President-elect Joe Biden plans to nominate former Federal Reserve Chairwoman Janet Yellen, an economist at the forefront of policy-making for three decades, to become the next Treasury secretary, according to people familiar with the decision.
If confirmed by the Senate, Ms. Yellen would become the first woman to hold the job. Mr. Biden’s selection positions the 74-year-old labor economist to lead his administration’s efforts to further the recovery from the destruction caused by the coronavirus pandemic and shutdowns.
Ms. Yellen declined to comment on Monday.
Separately, Mr. Biden’s transition team said he would nominate Alejandro Mayorkas to lead the Department of Homeland Security and Avril Haines as director of national intelligence. Both are former Obama administration aides. John Kerry, who was secretary of state under President Barack Obama, will serve as special presidential envoy for climate change.
Mr. Biden’s economic team is set to confront a challenging outlook, with millions of people still out of work and job growth slowing after a sharp bounceback when businesses reopened in May, June and July. Economists at JPMorgan Chase & Co. said last week they expect the U.S. economy to contract slightly in the first quarter of 2021 due to rising virus infections.
While the Obama administration also faced a challenging landscape before taking office in January 2009, Democrats then enjoyed large House and Senate majorities that created far fewer political constraints to pursuing their preferred course of action—something Mr. Biden won’t have even if Democrats deny Republicans a Senate majority by winning two Georgia runoff elections in early January.
Ms. Yellen has said recently the recovery will be uneven and lackluster if Congress doesn’t spend more to fight unemployment and keep small businesses afloat. “There is a huge amount of suffering out there. The economy needs the spending,” Ms. Yellen said in a Sept. 28 interview.
While Ms. Yellen has argued strongly for more deficit-financed government spending since the pandemic devastated the U.S. economy, she said last year that federal budget deficits were on an unsustainable path.

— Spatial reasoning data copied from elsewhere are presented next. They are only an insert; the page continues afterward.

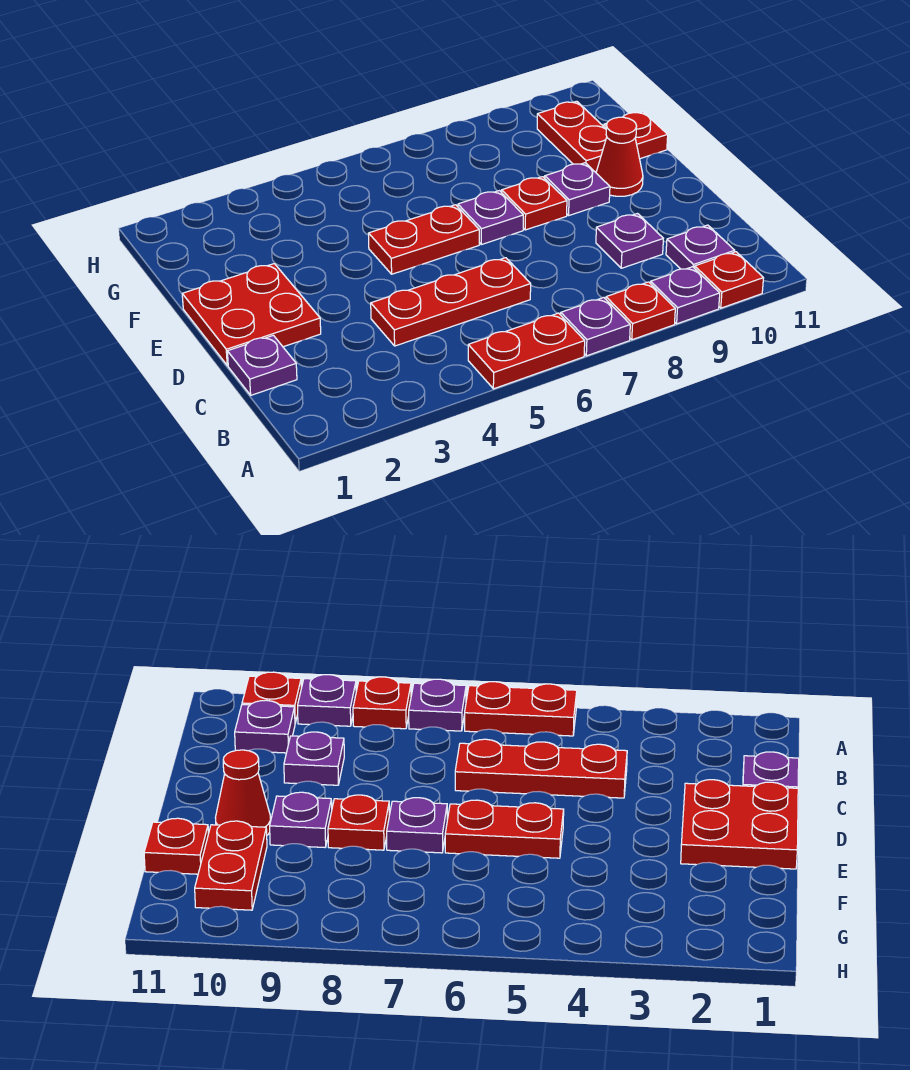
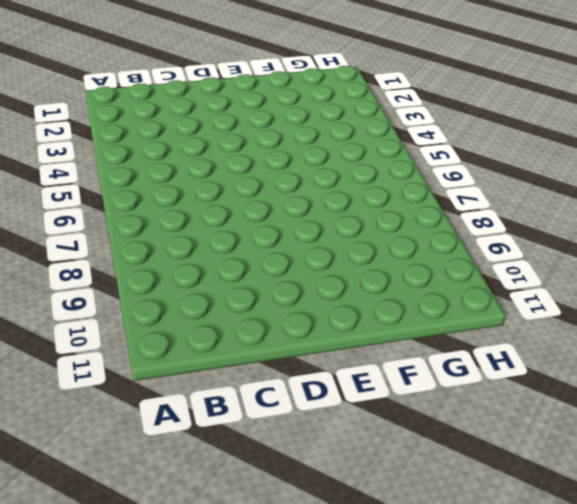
none -> red 1x2 plate [468,313,585,389]
none -> purple 1x1 plate [561,298,630,356]
none -> red 1x1 plate [606,282,675,340]

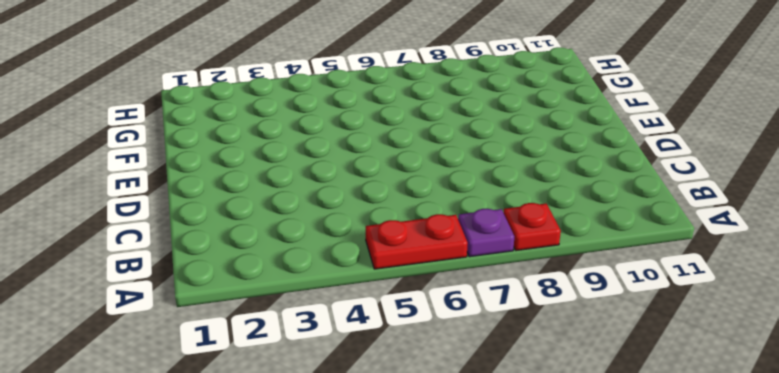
none -> purple 1x1 plate [651,267,720,324]
none -> red 1x1 plate [695,252,763,308]
none -> purple 1x1 plate [666,225,735,269]

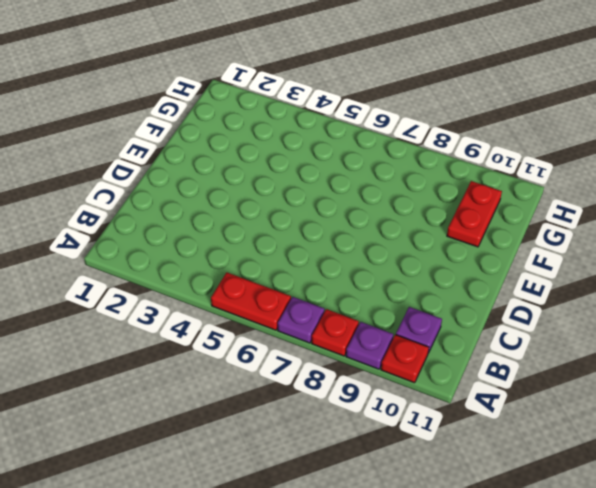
none -> purple 1x1 plate [227,335,297,395]
none -> red 1x3 plate [371,258,531,346]
none -> purple 1x1 plate [596,214,663,268]

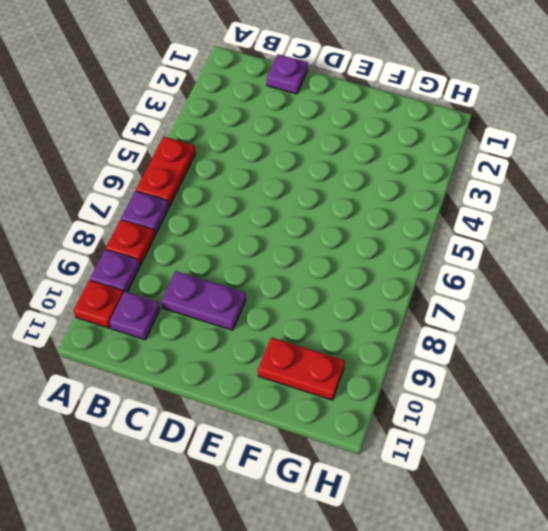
purple 1x2 plate [161,271,246,330] -> purple 1x1 plate [596,214,663,268]
none -> red 1x3 plate [371,258,531,346]
none -> red 2x2 plate [182,264,321,365]
none -> red 1x2 plate [369,205,479,274]

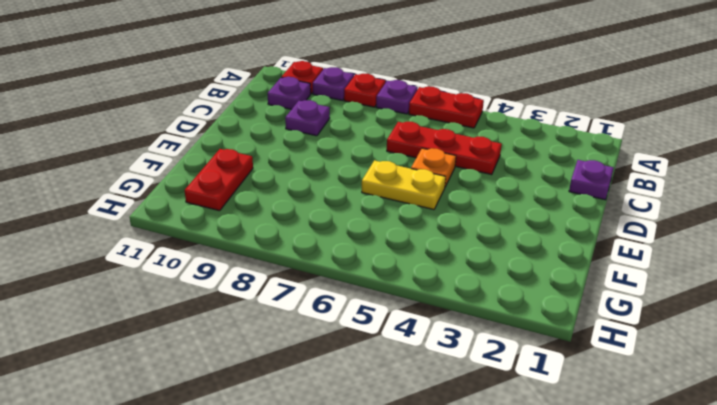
orange 1x1 plate [411,148,456,187] -> none
yellow 1x2 plate [362,160,446,210] -> red 1x2 plate [369,205,479,274]
none -> red 2x2 plate [182,264,321,365]
none -> purple 1x1 plate [458,191,523,245]
none -> red 1x1 plate [502,177,567,230]

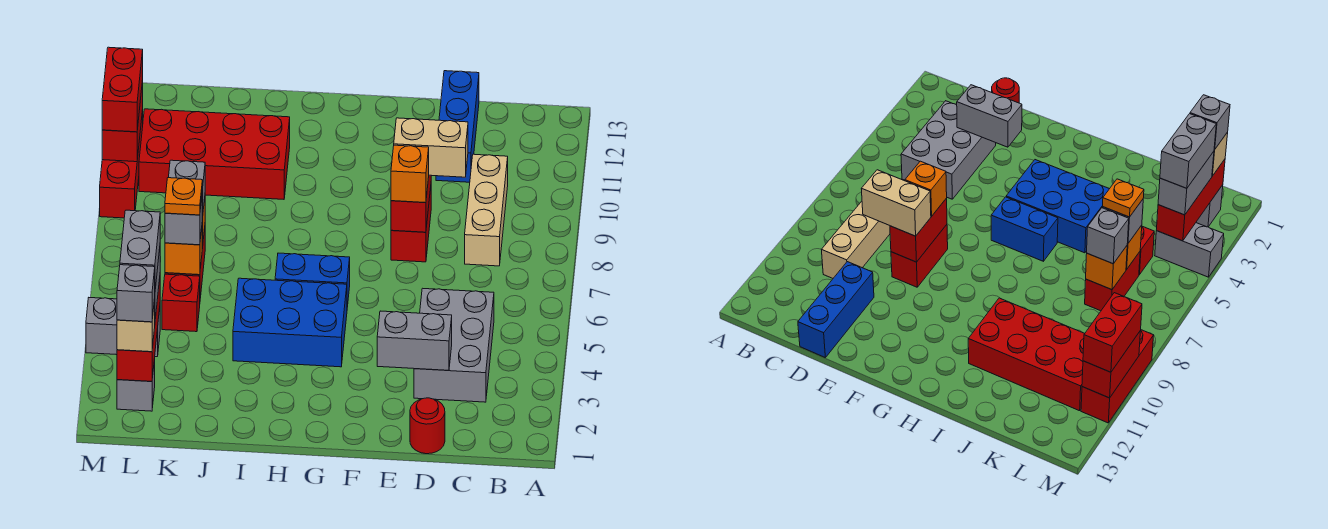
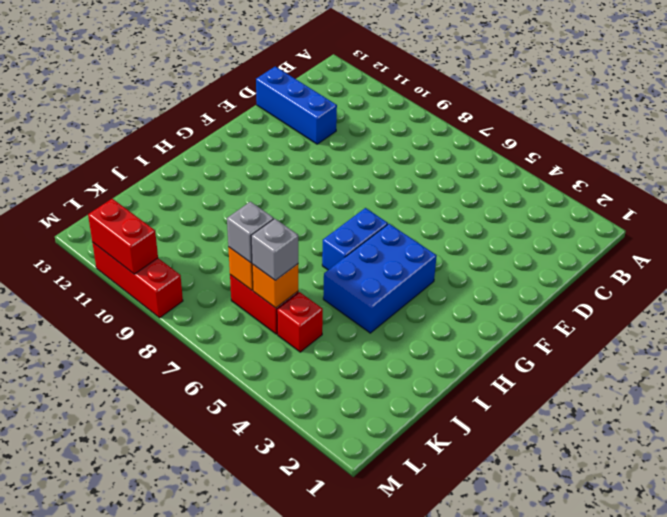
none -> grey 2x3 brick [414,288,494,402]
none -> tan 1x3 brick [465,154,508,266]
none -> red 1x1 round brick [410,398,445,454]

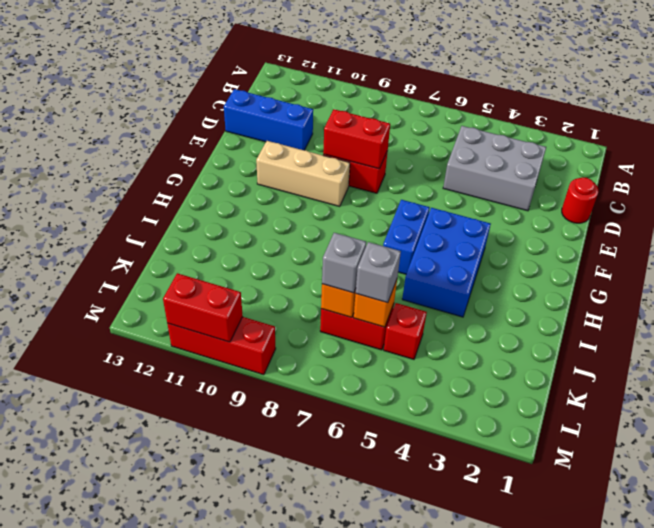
tan 1x3 brick [256,141,350,206] -> tan 1x3 brick moved to [465,154,508,266]
none -> red 2x4 brick [139,109,290,199]
none -> grey 1x1 brick [117,359,155,411]
none -> grey 1x2 brick [86,298,160,357]

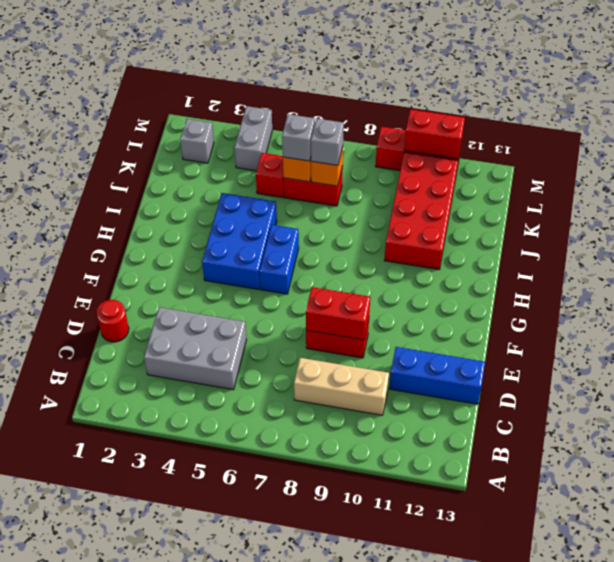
none -> grey 1x2 brick [377,311,452,370]
none -> red 1x3 brick [117,279,160,381]
none -> tan 1x2 brick [394,118,468,177]

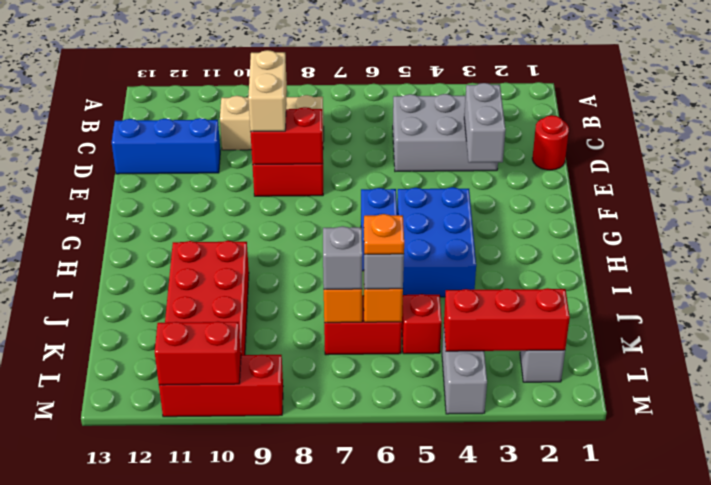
none -> orange 1x1 brick [391,145,429,203]
none -> tan 1x1 brick [117,299,155,352]
none -> grey 1x2 brick [1158,152,1214,215]

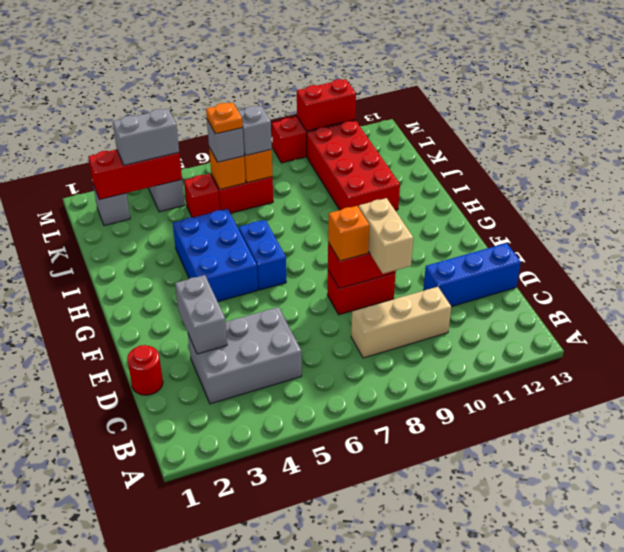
none -> tan 1x1 brick [117,299,155,352]
none -> red 1x2 brick [102,47,143,132]
none -> grey 1x1 brick [117,265,155,322]

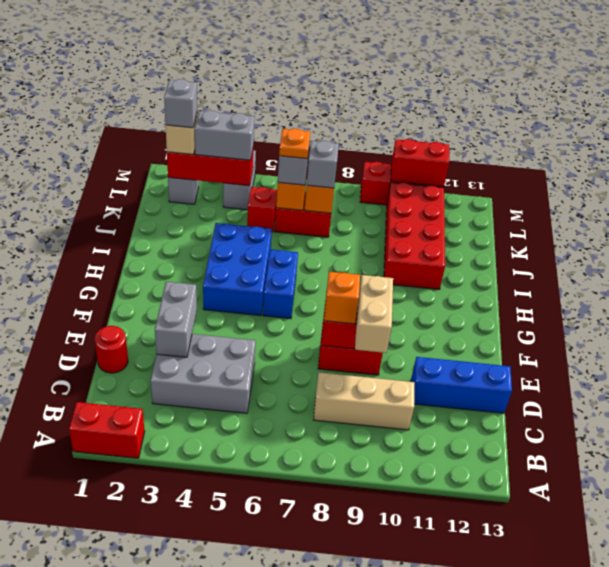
red 1x2 brick [69,402,145,458] -> red 1x2 brick moved to [102,47,143,132]
none -> grey 1x2 brick [120,210,160,289]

In one speech last year to a housing trade group, she warned higher taxes might not be enough to put programs such as Social Security and Medicare on solid footing, warning of painful trade-offs. “This is root canal economics,” she said.
Ms. Yellen has written on a variety of macroeconomic issues, while specializing in the causes, mechanisms and implications of unemployment.
At Yale, she studied with the late Nobel Prize winner James Tobin, an intellectual heir to the Depression-era economist John Maynard Keynes, who saw a central role for government in combating economic downturns.
Ms. Yellen told her colleagues they should be more concerned about repeating mistakes made over more than a decade by Japan, which had been mired in deflation, by pulling back on stimulus prematurely.
“Prolonged failure to meet the central bank’s mandate can be just as damaging to its reputation” as losses on asset purchases, she said, according to transcripts of the meeting.